If your day job is playing a character who's imprisoned for murder, has survived a rape, and has a rep for being a racist, discriminatory bigot, it'd make perfect sense if you'd only want to choose other roles that were, well, a lot less disturbing. Yet it seems that for Taryn Manning, portraying Tiffany "Pennsatucky" Doggett on Orange is the New Black for five seasons and counting has actually made her more inclined to take on heavy roles — because she knows she's capable of handling whatever dark subject matter happens to come her way.
"Most artists, whether musicians or actors or painters or poets, there’s this depth of sadness, but with that comes this ironic take on life," Manning tells Bustle. "So I think that’s a part of me, finding the lightheartedness in such a dark world. I feel like that’s my life a little bit, with the things I’ve been through."
Manning, who's publicly discussed the tumultuous life circumstances she experienced before finding acting fame in the early 2000s, has certainly seen her share of struggle, as have many of her characters, from Nola in Hustle & Flow to Tucky on OITNB. Yet her role in the new film A Light Beneath Their Feet, available now, might be one of her darkest yet. As Gloria, a woman dealing with bipolar disorder, Manning delves deep into her character's psyche, affectingly portraying both the mania Gloria experiences and the depression she falls into when off her meds. Although Manning says she was surprised to be chosen for the role (partly because the 37-year-old plays the mom of a high school senior), she gets why she'd be seen as the right person to channel her character's complicated energy.
"I think people infer a freedom in me that I definitely have," she says. "I have what I like to call an 'astronaut ego.' So it’s like basically, in real life, I’m very shy. I’m actually really, really shy, and kind of quiet and reserved. But when the cameras start, I don’t know, it’s like something comes over me."
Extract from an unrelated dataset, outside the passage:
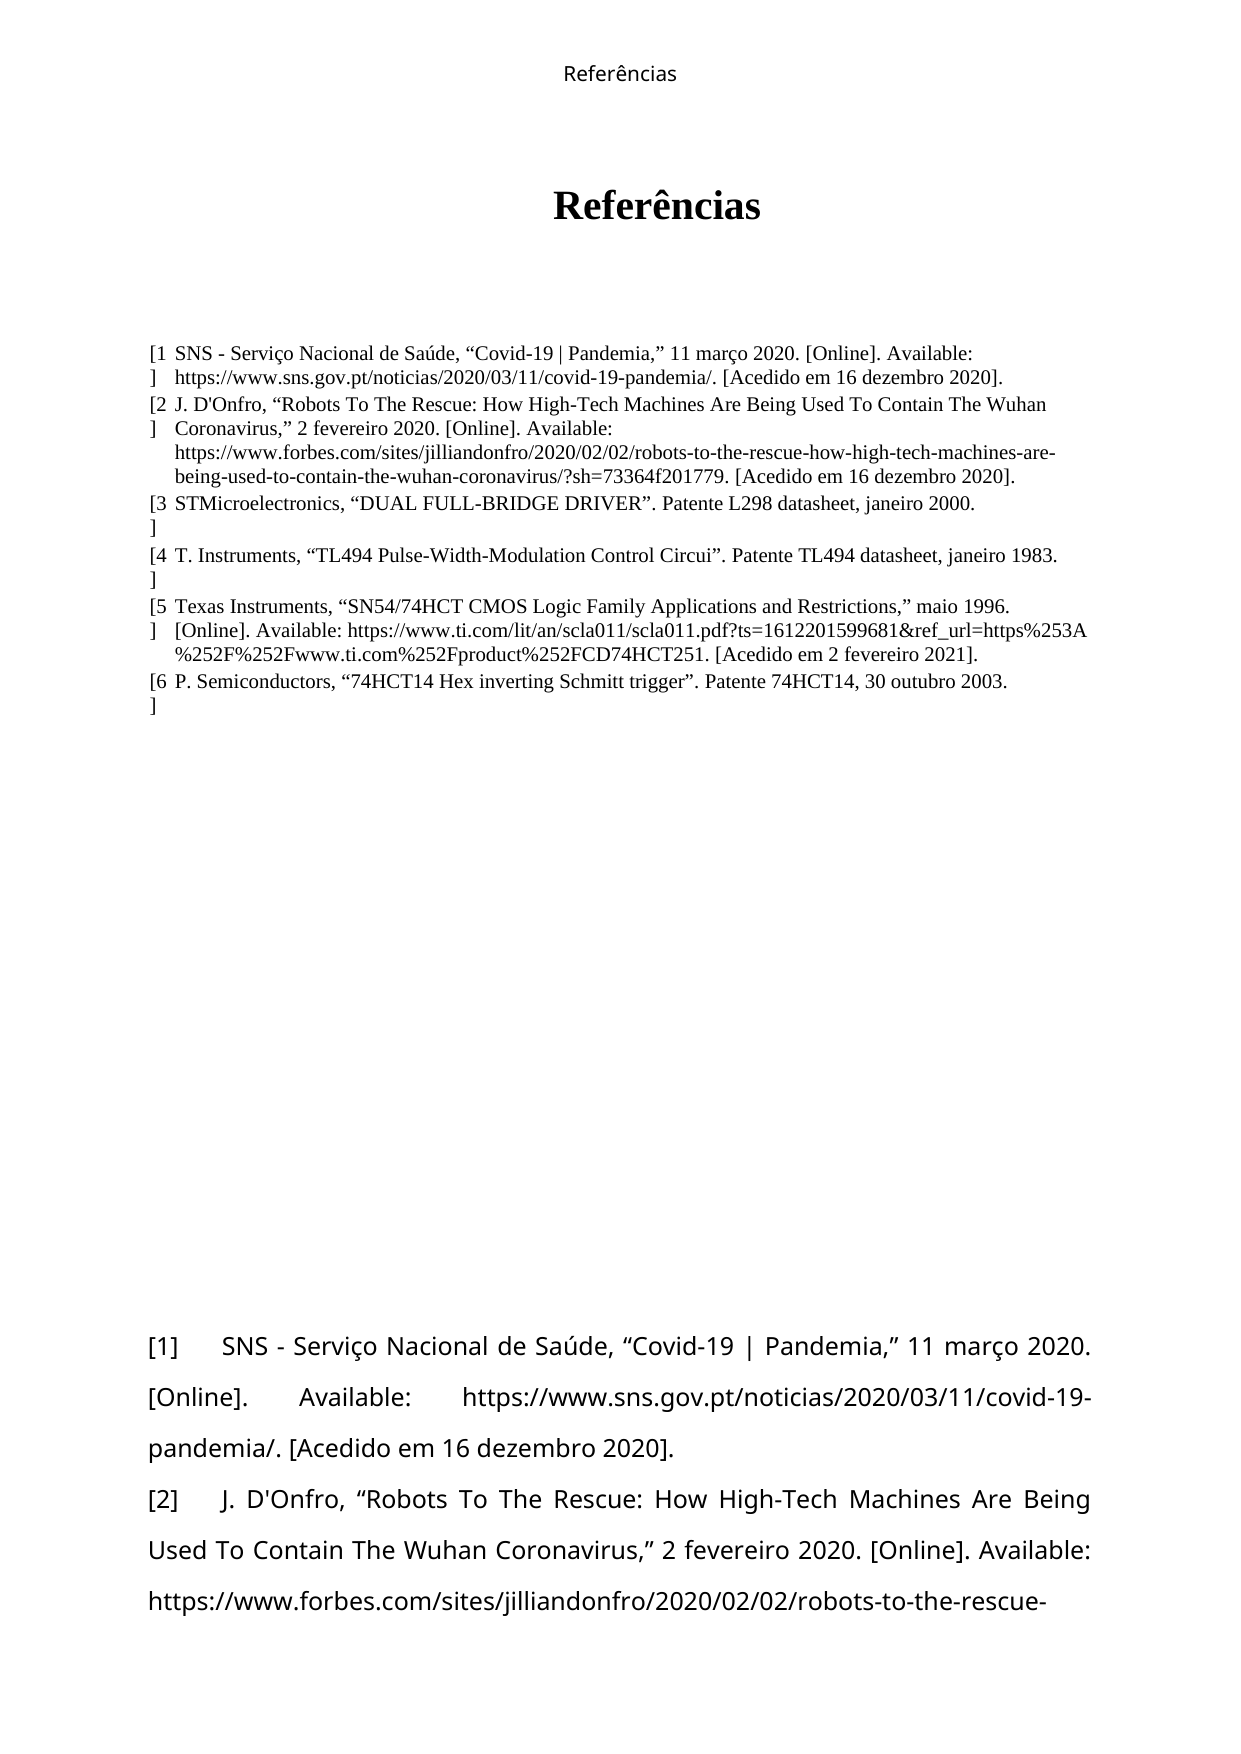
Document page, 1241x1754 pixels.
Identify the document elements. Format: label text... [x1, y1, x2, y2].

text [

Still, Manning says that she was "nervous" to play a character with bipolar disorder, and so she did extensive research — FaceTime-ing with people with the illness, reading as many books on the subject as possible — to prepare. She found herself moved by their stories, unnerved by the statistics (bipolar disorder affects about 2.6 percent of U.S. adults, according to Depression and Bipolar Support Alliance) and what they were willing to share. "It might sound kind of weird, and I don’t know if it’s the right thing to say, but it’s like they’re proud," Manning says. "They’re proud because if they’re in a good place, it means that they’re taking good care of themselves, and it’s an achievement. And to see just the joy of that, you see it in their eyes... they’ll go into some of their darkest hours, and I’m just flabbergasted."
Manning says she hopes that A Light Beneath Their Feet helps increase awareness of bipolar disorder ("We can try to not make it such a stigma," she says), and with recent efforts like Demi Lovato's Democratic National Convention speech and other stars like Cara Delevingne opening up about their own mental health struggles, perhaps the shame around all mental illness will begin to lessen in time.